Exercise description | Please write out, exactly as given, every line of the entries below up to and including the line with "Adatkezelés".

---------- Source records ----------

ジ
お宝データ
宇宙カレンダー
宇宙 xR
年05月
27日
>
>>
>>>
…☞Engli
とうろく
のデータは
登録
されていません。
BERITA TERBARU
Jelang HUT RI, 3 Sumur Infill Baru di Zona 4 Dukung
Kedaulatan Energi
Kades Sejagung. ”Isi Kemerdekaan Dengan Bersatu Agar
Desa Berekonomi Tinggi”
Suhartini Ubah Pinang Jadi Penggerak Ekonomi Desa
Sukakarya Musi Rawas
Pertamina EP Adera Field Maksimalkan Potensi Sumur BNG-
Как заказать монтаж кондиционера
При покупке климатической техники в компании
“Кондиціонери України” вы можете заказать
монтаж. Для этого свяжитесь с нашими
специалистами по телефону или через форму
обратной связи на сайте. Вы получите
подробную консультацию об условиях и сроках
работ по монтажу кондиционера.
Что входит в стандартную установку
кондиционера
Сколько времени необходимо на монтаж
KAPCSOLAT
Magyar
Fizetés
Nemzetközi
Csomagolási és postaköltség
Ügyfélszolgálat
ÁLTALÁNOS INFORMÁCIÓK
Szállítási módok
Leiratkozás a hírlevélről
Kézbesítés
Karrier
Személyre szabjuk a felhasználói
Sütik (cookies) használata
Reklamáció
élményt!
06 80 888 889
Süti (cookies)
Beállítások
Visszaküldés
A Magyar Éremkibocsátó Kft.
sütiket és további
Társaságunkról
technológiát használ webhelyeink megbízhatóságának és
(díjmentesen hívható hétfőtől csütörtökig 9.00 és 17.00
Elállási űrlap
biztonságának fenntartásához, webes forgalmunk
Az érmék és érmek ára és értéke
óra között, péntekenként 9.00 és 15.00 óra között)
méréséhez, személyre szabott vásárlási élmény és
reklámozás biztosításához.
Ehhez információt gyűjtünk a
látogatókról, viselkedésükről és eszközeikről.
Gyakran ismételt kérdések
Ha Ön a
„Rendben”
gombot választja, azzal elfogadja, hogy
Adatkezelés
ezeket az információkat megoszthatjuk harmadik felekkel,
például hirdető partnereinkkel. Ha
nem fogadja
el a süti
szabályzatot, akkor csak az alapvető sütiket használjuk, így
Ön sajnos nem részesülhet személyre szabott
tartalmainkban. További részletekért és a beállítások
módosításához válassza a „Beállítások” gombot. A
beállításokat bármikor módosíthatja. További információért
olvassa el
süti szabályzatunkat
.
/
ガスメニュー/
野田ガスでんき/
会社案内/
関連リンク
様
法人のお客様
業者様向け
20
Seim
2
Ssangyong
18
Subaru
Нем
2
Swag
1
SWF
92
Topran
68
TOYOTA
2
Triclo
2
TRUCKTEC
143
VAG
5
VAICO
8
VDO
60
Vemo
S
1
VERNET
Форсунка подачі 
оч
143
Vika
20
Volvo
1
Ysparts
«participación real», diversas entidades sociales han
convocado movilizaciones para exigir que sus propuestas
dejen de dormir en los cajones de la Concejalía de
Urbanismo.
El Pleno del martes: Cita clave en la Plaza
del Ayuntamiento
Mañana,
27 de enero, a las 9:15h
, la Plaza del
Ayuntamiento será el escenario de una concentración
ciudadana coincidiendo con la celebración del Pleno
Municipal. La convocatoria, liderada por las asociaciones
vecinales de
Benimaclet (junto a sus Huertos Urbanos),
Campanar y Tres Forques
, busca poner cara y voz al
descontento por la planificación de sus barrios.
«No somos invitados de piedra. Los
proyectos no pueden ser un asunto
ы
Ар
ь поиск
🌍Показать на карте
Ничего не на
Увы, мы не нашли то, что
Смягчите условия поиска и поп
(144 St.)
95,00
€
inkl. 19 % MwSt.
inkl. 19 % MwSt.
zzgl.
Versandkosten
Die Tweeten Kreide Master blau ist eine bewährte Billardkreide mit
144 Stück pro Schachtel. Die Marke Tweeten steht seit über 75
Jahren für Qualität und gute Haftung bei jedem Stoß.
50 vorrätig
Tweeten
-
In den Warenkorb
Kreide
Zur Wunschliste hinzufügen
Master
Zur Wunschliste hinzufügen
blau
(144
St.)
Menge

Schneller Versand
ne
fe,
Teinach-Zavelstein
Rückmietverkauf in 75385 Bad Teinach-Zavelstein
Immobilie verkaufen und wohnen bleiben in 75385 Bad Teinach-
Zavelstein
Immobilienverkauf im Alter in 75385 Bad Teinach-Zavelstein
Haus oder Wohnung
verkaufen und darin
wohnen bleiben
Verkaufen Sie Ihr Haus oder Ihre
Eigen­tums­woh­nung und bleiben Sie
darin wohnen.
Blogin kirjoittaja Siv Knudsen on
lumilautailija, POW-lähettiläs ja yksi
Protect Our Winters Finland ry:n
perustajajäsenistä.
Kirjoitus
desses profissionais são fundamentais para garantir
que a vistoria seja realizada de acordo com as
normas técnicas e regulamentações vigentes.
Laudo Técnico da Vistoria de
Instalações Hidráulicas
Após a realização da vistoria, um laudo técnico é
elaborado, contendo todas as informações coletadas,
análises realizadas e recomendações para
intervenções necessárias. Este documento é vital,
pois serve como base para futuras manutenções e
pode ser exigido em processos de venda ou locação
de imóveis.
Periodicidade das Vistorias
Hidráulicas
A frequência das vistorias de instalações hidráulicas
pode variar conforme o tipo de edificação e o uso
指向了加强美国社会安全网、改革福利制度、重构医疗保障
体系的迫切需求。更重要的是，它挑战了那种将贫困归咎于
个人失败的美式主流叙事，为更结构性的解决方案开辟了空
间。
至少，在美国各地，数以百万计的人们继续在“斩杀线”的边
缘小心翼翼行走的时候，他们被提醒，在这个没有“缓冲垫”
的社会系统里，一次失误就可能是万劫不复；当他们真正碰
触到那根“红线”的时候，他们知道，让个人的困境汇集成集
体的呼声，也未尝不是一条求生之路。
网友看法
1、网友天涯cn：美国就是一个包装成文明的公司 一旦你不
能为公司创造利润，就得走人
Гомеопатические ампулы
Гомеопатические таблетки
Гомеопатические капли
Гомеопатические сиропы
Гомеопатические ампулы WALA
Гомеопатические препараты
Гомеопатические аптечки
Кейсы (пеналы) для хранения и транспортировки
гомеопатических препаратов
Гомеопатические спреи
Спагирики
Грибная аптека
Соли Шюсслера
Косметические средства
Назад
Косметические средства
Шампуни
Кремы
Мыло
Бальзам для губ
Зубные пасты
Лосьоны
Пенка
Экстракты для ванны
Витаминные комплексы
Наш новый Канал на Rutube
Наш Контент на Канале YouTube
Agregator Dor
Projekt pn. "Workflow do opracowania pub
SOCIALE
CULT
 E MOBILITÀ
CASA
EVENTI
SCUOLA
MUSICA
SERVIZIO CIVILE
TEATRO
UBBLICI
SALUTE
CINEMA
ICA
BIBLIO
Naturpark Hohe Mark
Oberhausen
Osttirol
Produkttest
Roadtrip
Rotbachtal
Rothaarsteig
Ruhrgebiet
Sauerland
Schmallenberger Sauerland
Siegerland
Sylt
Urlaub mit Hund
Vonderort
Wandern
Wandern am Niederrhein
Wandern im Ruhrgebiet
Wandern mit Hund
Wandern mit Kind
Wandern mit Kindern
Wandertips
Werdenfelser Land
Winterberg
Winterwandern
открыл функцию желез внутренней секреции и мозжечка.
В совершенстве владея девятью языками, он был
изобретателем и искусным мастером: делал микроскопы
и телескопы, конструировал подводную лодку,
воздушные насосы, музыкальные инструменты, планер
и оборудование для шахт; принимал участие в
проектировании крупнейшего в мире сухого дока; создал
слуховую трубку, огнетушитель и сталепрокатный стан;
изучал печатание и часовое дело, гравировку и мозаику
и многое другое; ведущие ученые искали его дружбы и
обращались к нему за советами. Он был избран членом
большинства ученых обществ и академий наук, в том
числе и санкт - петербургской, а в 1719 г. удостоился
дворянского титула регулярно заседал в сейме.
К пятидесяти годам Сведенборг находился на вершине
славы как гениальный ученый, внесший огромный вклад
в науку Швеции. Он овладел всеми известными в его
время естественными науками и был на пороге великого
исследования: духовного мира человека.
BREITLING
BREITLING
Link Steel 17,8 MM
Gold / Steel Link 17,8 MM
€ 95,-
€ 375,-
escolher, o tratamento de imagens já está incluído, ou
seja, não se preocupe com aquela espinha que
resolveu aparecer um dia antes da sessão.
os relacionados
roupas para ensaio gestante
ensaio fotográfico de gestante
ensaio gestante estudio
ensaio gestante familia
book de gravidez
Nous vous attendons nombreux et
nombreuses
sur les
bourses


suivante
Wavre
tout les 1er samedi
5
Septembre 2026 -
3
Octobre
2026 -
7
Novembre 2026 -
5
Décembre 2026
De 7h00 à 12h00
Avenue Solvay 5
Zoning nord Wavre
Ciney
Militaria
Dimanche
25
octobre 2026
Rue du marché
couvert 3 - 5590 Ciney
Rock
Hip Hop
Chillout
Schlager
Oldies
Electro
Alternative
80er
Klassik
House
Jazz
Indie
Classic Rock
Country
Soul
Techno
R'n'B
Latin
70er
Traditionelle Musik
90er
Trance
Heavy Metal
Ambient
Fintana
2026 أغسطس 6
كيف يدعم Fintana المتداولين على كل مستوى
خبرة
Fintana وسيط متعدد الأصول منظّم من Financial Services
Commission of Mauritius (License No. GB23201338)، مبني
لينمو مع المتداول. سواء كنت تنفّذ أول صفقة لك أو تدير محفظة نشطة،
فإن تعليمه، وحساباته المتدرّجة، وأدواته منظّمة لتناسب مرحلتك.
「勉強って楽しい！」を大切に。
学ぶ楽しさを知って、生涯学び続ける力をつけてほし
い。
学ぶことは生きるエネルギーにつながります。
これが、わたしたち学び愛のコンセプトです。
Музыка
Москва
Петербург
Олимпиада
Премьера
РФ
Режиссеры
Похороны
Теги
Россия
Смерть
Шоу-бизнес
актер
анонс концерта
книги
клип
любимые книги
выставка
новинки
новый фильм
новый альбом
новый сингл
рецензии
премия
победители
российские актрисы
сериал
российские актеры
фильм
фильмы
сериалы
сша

----------

Completed exercise |
ジ
お宝データ
宇宙カレンダー
宇宙 xR
年05月
27日
>
>>
>>>
…☞Engli
とうろく
のデータは
登録
されていません。
BERITA TERBARU
Jelang HUT RI, 3 Sumur Infill Baru di Zona 4 Dukung
Kedaulatan Energi
Kades Sejagung. ”Isi Kemerdekaan Dengan Bersatu Agar
Desa Berekonomi Tinggi”
Suhartini Ubah Pinang Jadi Penggerak Ekonomi Desa
Sukakarya Musi Rawas
Pertamina EP Adera Field Maksimalkan Potensi Sumur BNG-
Как заказать монтаж кондиционера
При покупке климатической техники в компании
“Кондиціонери України” вы можете заказать
монтаж. Для этого свяжитесь с нашими
специалистами по телефону или через форму
обратной связи на сайте. Вы получите
подробную консультацию об условиях и сроках
работ по монтажу кондиционера.
Что входит в стандартную установку
кондиционера
Сколько времени необходимо на монтаж
KAPCSOLAT
Magyar
Fizetés
Nemzetközi
Csomagolási és postaköltség
Ügyfélszolgálat
ÁLTALÁNOS INFORMÁCIÓK
Szállítási módok
Leiratkozás a hírlevélről
Kézbesítés
Karrier
Személyre szabjuk a felhasználói
Sütik (cookies) használata
Reklamáció
élményt!
06 80 888 889
Süti (cookies)
Beállítások
Visszaküldés
A Magyar Éremkibocsátó Kft.
sütiket és további
Társaságunkról
technológiát használ webhelyeink megbízhatóságának és
(díjmentesen hívható hétfőtől csütörtökig 9.00 és 17.00
Elállási űrlap
biztonságának fenntartásához, webes forgalmunk
Az érmék és érmek ára és értéke
óra között, péntekenként 9.00 és 15.00 óra között)
méréséhez, személyre szabott vásárlási élmény és
reklámozás biztosításához.
Ehhez információt gyűjtünk a
látogatókról, viselkedésükről és eszközeikről.
Gyakran ismételt kérdések
Ha Ön a
„Rendben”
gombot választja, azzal elfogadja, hogy
Adatkezelés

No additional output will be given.